A business usually begins with a single product or service for which it sees a need that is not currently being satisfied in the market. Often, the entrepreneur believes that he can offer a product or service that is superior to the competition. In each case, the ability to concentrate single-mindedly on producing and vigorously selling a superior product is essential for victory.

The opposite of concentration is diffusion of effort—a tendency to offer too many products and services to too many types of customers, in too many ways, with too many different price points. This inevitably leads to loss of energy, overextension, excessive costs, and the diversion of key talents away from the areas where great success is possible.

The Citadel Strategy

In the days of walled cities, a city was often built with concentric walls, like the rings of a target, from the outside to the inside. If the enemy breached the first wall, the defenders retreated to the second wall. If that wall was breached, the defenders retreated inward to the third wall. The highest and most defensible part of the city was called the redoubt, or the citadel.

The citadel represented the last stronghold of defense. When all was lost, the king and his family, the key people in the city, and the royal guard withdrew to the citadel where they attempted to hold out until they were rescued by a neighboring power.

What is the citadel in your business? If the sales of your products and services dropped dramatically, on what few products or services would you concentrate and focus all of your efforts in order to survive? Whatever your answer, this is your core business. This is the most important product or service you offer. This is where you must continually mass and concentrate your forces to achieve and maintain sales and profitability.

Your core business is made up of those products or services that you produce and deliver in an excellent fashion. These are the products or services that your customers like above all others. These are also your most profitable products and services. They represent the essence of what you do, and they are the major reasons for your profitability and growth up to now.

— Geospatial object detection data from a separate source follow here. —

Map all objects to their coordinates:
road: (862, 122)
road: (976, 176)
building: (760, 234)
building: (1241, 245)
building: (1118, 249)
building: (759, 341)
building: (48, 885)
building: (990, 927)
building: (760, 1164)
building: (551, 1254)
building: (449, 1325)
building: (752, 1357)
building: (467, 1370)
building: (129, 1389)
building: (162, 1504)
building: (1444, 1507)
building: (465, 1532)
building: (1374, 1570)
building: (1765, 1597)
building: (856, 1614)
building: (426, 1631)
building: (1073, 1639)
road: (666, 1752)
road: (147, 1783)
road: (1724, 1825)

In Chris Zook and James Allen’s book Profit from the Core, they show that businesses succeed when they concentrate on their core, and they fail when they get too far from their core. If, for any reason, your business is not as profitable as you would like it to be, the solution is usually to get back to doing what you do best and most profitably. Get back to your core.

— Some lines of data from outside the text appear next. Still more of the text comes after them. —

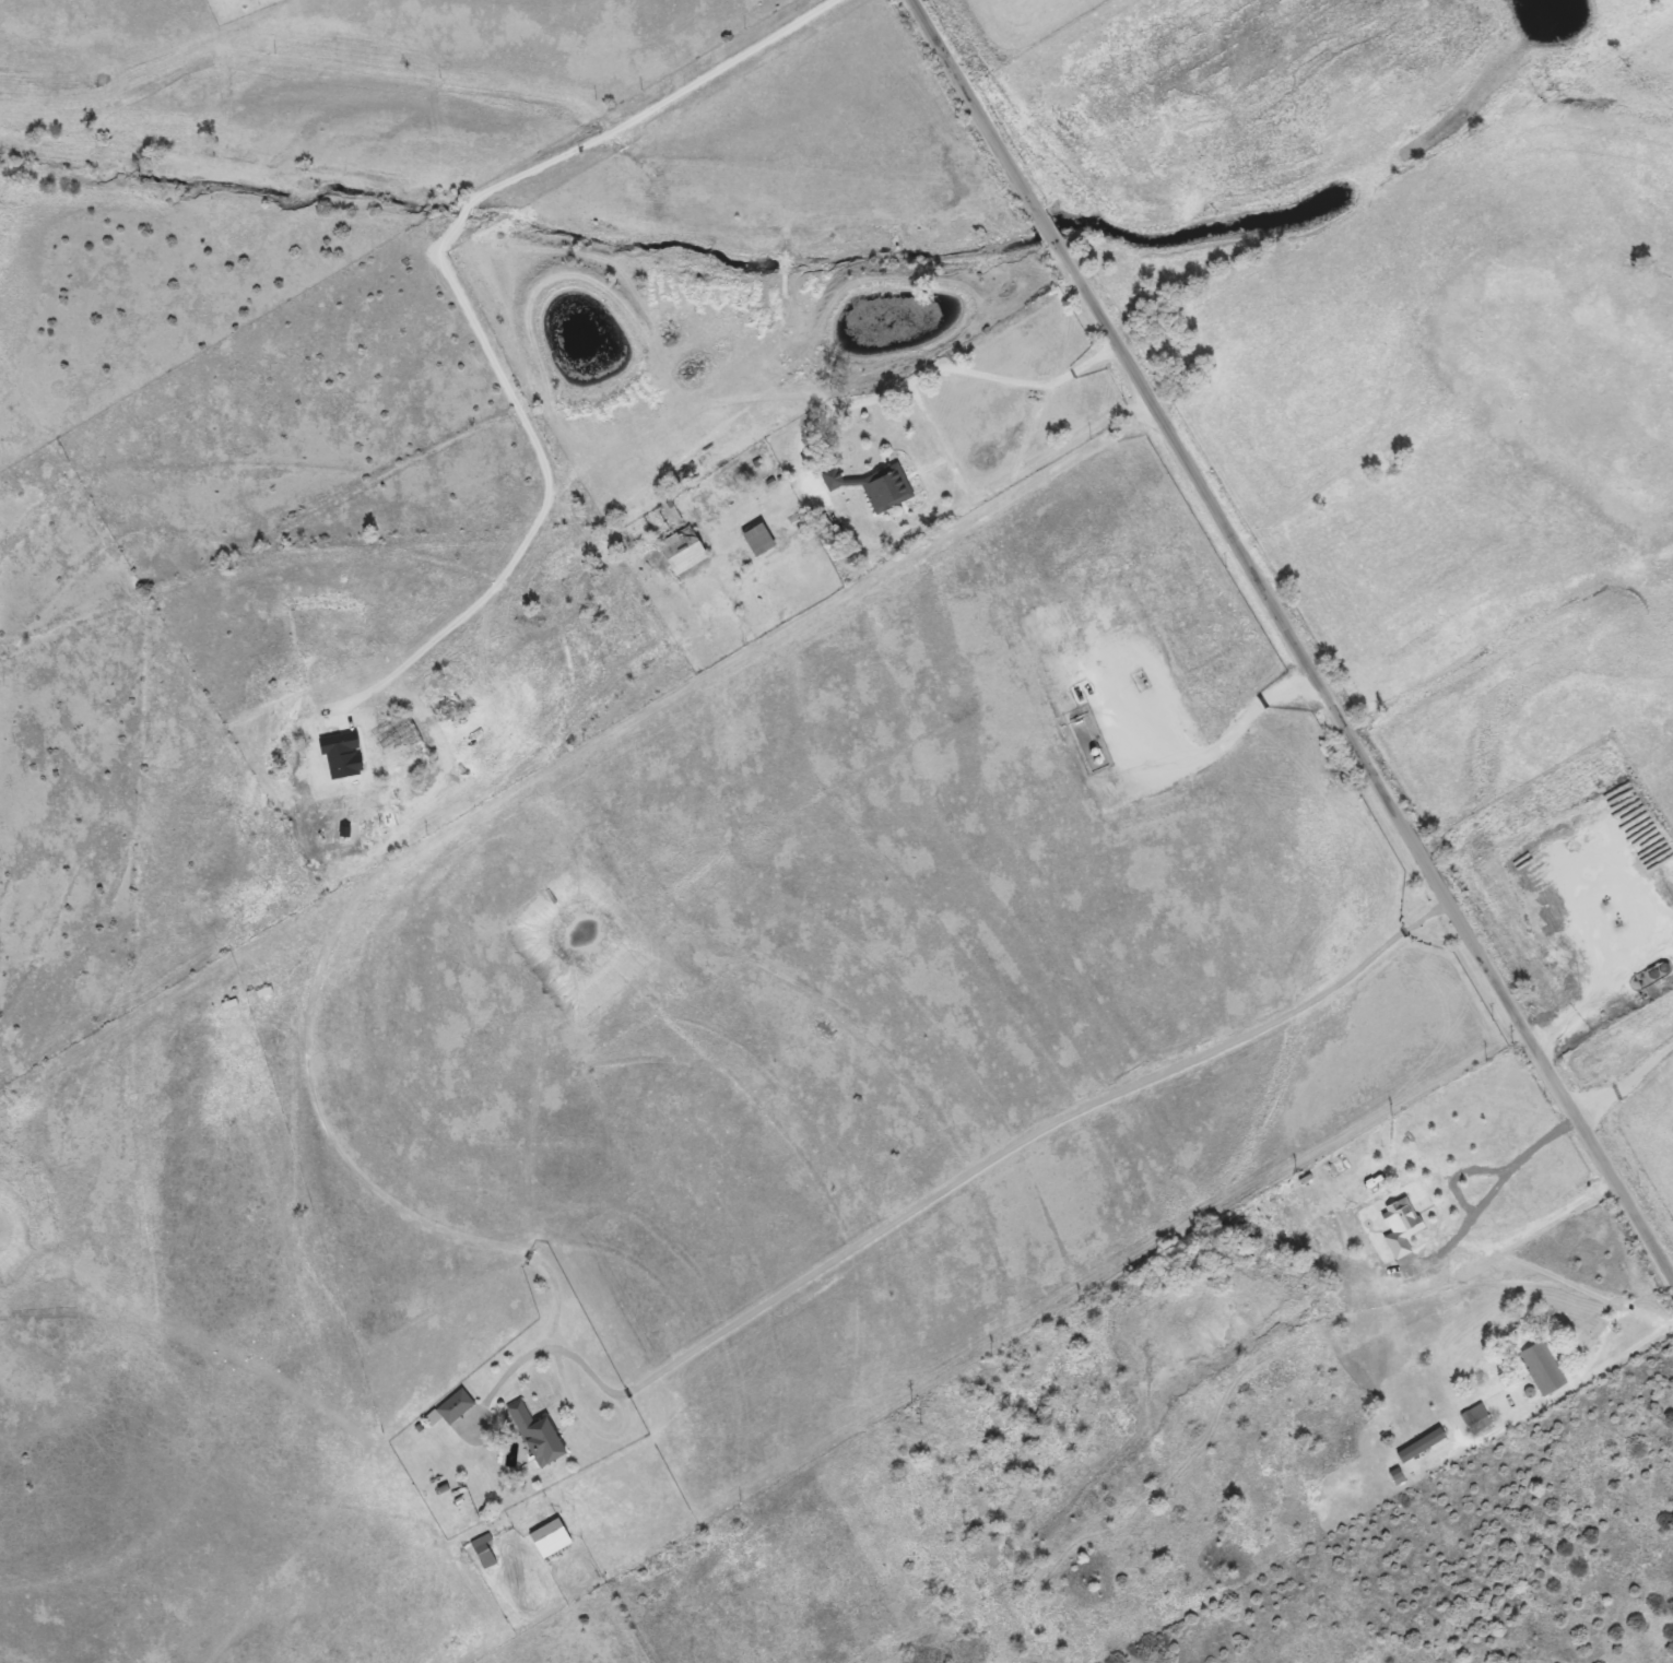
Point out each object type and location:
road: (461, 295)
building: (684, 373)
road: (883, 393)
building: (828, 478)
building: (883, 489)
road: (977, 494)
building: (753, 539)
building: (678, 550)
road: (1294, 636)
road: (1000, 707)
building: (1085, 740)
building: (386, 745)
road: (490, 792)
road: (1498, 1186)
road: (941, 1189)
building: (1366, 1211)
road: (1543, 1224)
building: (1357, 1275)
building: (1536, 1367)
road: (1558, 1392)
building: (445, 1407)
building: (1471, 1418)
building: (531, 1434)
building: (1416, 1443)
building: (543, 1538)
building: (479, 1551)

Gary Hamel and C. K. Prahalad, in their book Competing for the Future, emphasize that the key to strategic success, both in the present and in the future, is to identify your core competencies and then focus on getting better and better in those key areas. Your core competencies are the special skills and abilities that enable you and your company to produce excellent products and services and even to dominate your market. Your core competencies are the foundation of all business success. No business success is possible without essential core competencies developed and deployed at a high level. What are yours?